** Material provided follows **
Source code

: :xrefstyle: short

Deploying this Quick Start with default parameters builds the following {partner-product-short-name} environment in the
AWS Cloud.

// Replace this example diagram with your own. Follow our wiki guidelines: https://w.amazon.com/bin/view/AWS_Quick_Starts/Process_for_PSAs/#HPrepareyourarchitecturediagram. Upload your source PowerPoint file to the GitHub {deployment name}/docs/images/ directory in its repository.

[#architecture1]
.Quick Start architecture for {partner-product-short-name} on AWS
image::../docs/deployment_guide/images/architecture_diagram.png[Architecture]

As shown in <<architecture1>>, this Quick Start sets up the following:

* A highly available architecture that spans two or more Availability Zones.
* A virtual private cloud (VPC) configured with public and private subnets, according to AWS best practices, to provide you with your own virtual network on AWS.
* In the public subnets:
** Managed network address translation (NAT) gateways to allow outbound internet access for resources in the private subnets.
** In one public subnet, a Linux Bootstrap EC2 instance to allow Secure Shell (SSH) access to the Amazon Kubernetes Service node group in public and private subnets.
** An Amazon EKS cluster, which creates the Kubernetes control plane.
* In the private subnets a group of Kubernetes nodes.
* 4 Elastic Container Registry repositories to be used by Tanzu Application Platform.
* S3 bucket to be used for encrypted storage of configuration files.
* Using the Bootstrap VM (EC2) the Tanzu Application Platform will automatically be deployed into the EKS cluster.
** End of Material provided **
» **Your goal**: Your task is to write out, exactly, the line that holds "of configuration files." and every line after it until the records end.

» **Answer**:
* S3 bucket to be used for encrypted storage of configuration files.
* Using the Bootstrap VM (EC2) the Tanzu Application Platform will automatically be deployed into the EKS cluster.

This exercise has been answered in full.